Friday, March 06, 2026
Winner takes it all advertising
If you were to enter the search term "MMORPG blog" into Google or another search engine, there is at least a chance for you to see a link to my blog on the first few pages. That is of course completely irrelevant, nobody searches for MMORPGs or blogs anymore, my blog isn't a MMORPG anymore, and I don't get any income from people seeing my content. But I still get spam comments hoping to profit from my Google page rank, and I still get mails offering me SEO (search engine optimization) services to improve that page rank.
This is all based on the fact that most search engines for most of the time of the existence of search engines gave out results in the form of long lists of possible results. Of course the top results got the most clicks, but being on the bottom of the first page or somewhere on page two was still a lot better than not being listed at all. For people who derived income from people visiting their website, paying for search engine optimization or paying Google directly to be high on a search result page made sense.
Today was the first time I saw the term AEO (answer engine optimization). Because search on the internet is changing. Even on Google, the list of links is now pushed further below, with the top of the page being more and more often totally dominated by an answer given by artificial intelligence. If you "search" by directly putting a prompt into a chatbot like ChatGPT, you don't get a list of links at all, only the AI answer. If I ask Google AI what the best smartphone is, it answers "In 2026, the Apple iPhone 17 Pro Max and Google Pixel 10 Pro XL are widely considered the best smartphones overall for their top-tier performance, cameras, and software experiences.". This answer is obviously rather valuable for both Apple and Google, as many people with this question won't search much further than this. Being given a definitive sounding answer suits most people. But if you think about it, we don't know whether that definitive answer is true, how it was produced, and how it was possibly manipulated. Maybe another AI, not made by Google, would recommend a Samsung phone over a Google phone.

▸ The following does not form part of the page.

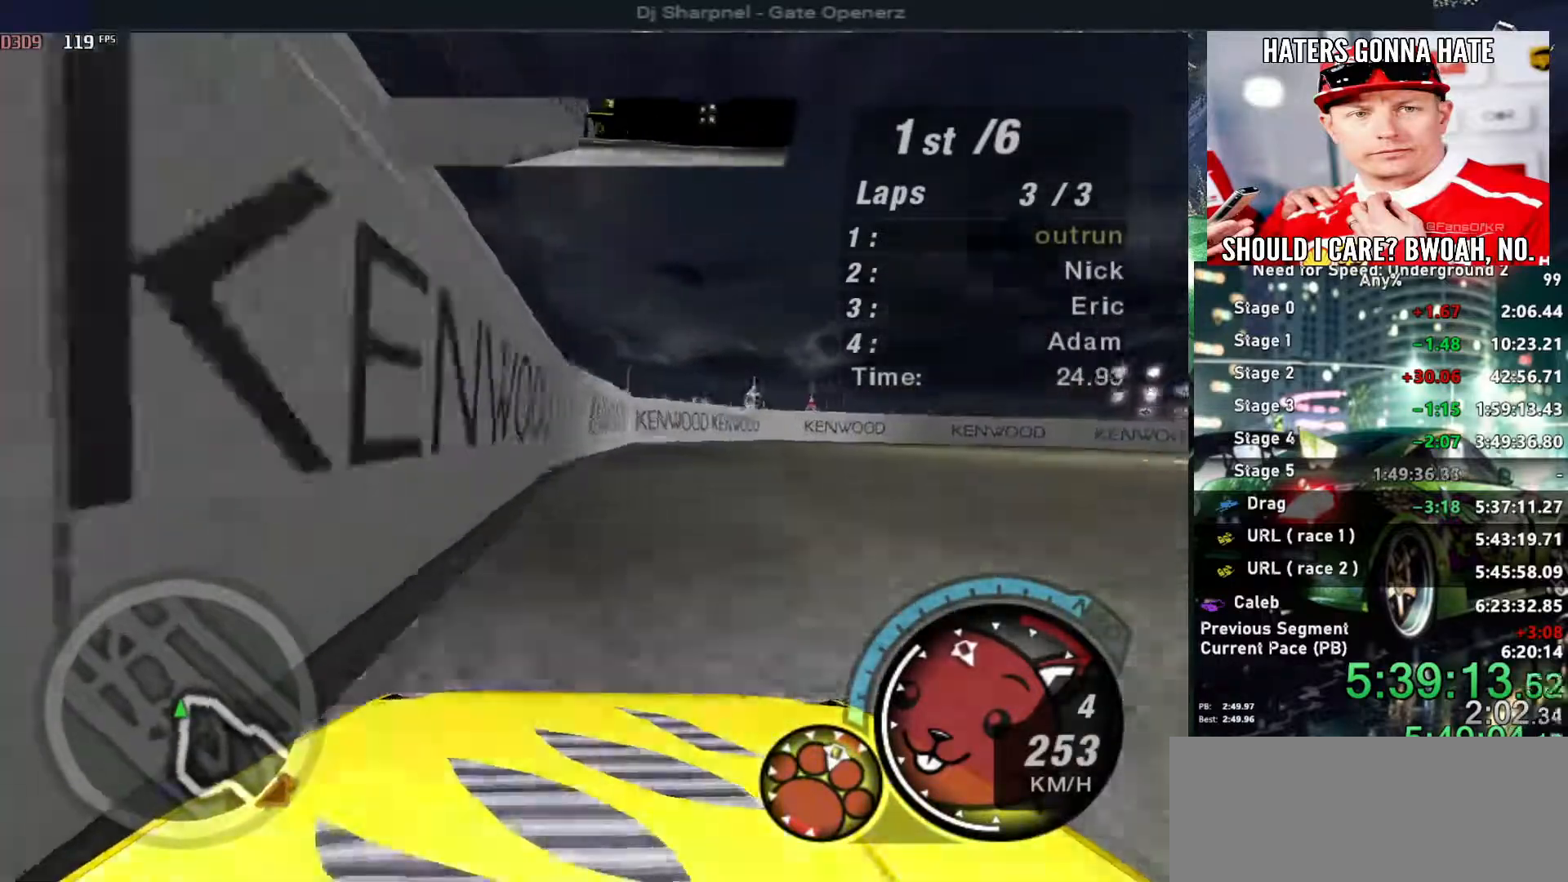
{"keys": ["up"], "events": [[150, "ctrl", "down"], [283, "ctrl", "up"], [483, "right", "up"]]}
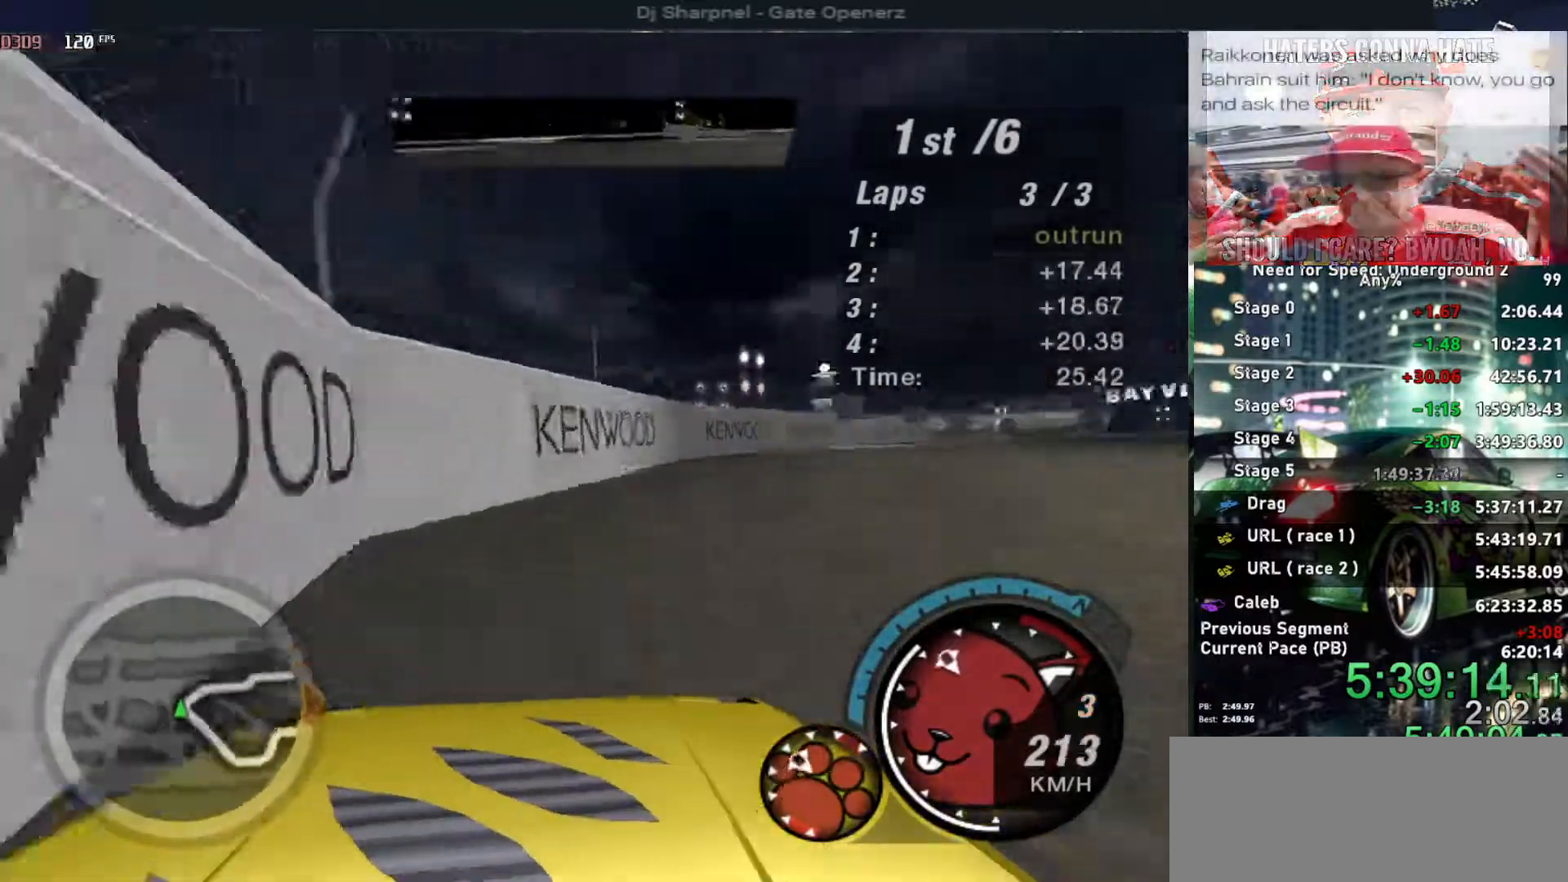
{"keys": ["left", "up"], "events": [[383, "left", "down"]]}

This is not just bad news for people offering SEO services, which are becoming increasingly irrelevant. It also changes the interest of being on page two of the search results. If the AI answer pushes the other links further down, or only the AI answer is displayed at all with no link list at all, then you need to be either in that AI answer, or you don't get any clicks at all. There is no such thing anymore as a good but not top Google page rank, you are either at the top or not there at all. Winner takes it all. Like for Super Bowl ads, the advertising cost for being displayed at the top rises astronomically, while the second tier advertising business loses customers.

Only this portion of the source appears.